Emily M: Have you ever thought about what you could choose if you could pick a different name? Are you now just firmly rooted and loving your Baba identity or have you ever thought about changing it?

Tori K-P: If I could go by Papa and have it not mean dad, I would totally do that because I think it sounds cooler. I always thought it sounded cooler. I do feel I feel bad that by having a name like Baba and having a queer family, I put Anika in a position of having to have two things she has to be knowledgeable about and also explain to people who are inappropriately curious. I mean definitely, kids yell your name all the time. Right? So every time she yells my name, it’s like joy and annoyance at the same time. So I would never want to change it because for the last almost eight years that’s been my life. But I do wish that there would have been a better name, or not a better name, but a different name than I could have chosen that people would have knowledge of and that she wouldn’t have to explain the name, but would also have aligned with me. I think that will just come with gender evolution. We’ve gotten to the point now where we have to move beyond the two genders and that will happen in her lifetime, but maybe not mine. I might be old by the time you know, she has a child and a name is available. And maybe by then it will be Baba because maybe a lot of people will choose it. I hope so.
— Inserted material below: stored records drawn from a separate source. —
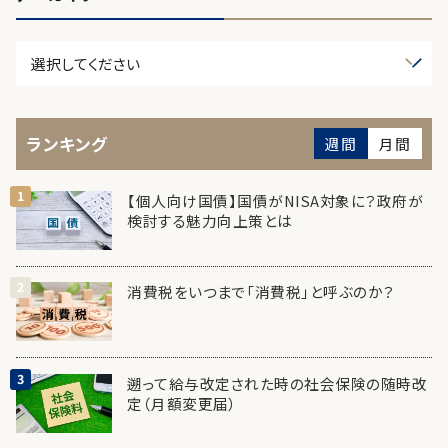
ランキング
週間
月間
【個人向け国債】国債がNISA対象に？政府が
検討する魅力向上策とは
消費税をいつまで「消費税」と呼ぶのか？
遡って給与改定された時の社会保険の随時改
定（月額変更届）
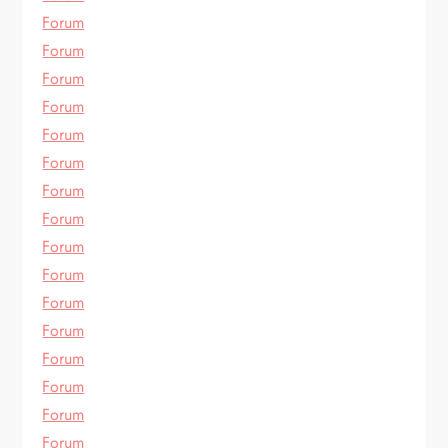
Forum
Forum
Forum
Forum
Forum
Forum
Forum
Forum
Forum
Forum
Forum
Forum
Forum
Forum
Forum
Forum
Emily M: Yeah. So my last question is, for people with little ones who maybe don’t call them anything yet, or people who are going to become parents are thinking about becoming parents someday, what advice do you have? What sort of advice would you have for folks through that journey?

Tori K-P: Anika never really got a choice. We didn’t poll her for her opinion, but I think for me it is about listening to yourself. When in that car ride, I was feeling and continue to feel most aligned with Papa. I get why that would have caused a significant burden for Anika. And Baba felt right. But we also knew that it had regional ramifications. People around us were really called Baba. And Momo felt really wrong. But Baba felt like a compromise. I feel like I kind of dodged a bullet. Right? I don’t know that nine years ago I would have had the confidence to stand up for myself. I’m relatively early in my relationship with Sunnie. Certainly before I had a child. And you sort of become better at standing up for yourself because you have to stand up for your kid. I don’t know that I would have taken up the space that has allowed me to be happy every time she says my name. When she calls me Baba, I feel satisfied and heard and seen and acknowledged for the gender nonconforming person than I am. The only advice I would give is know that at some point you’re going to feel, you’re likely to feel like you maybe made a mistake or could have chosen something that was easier. But also know that it is what you are going to go by until the day you die. And you, you have to just take up the space that’s required for you to feel happy when you hear that name. Every time I’m at I karate class or whatever and some woke straight person says, “Oh, your Mommy’s here to pick you up.” – it makes me sick to my stomach. It’s not how I identify and it really feels like I’m not being seen even though they don’t know that they’re trying to see me. The only advice is really just listen to your heart to the best you can before you have a child or before they can speak.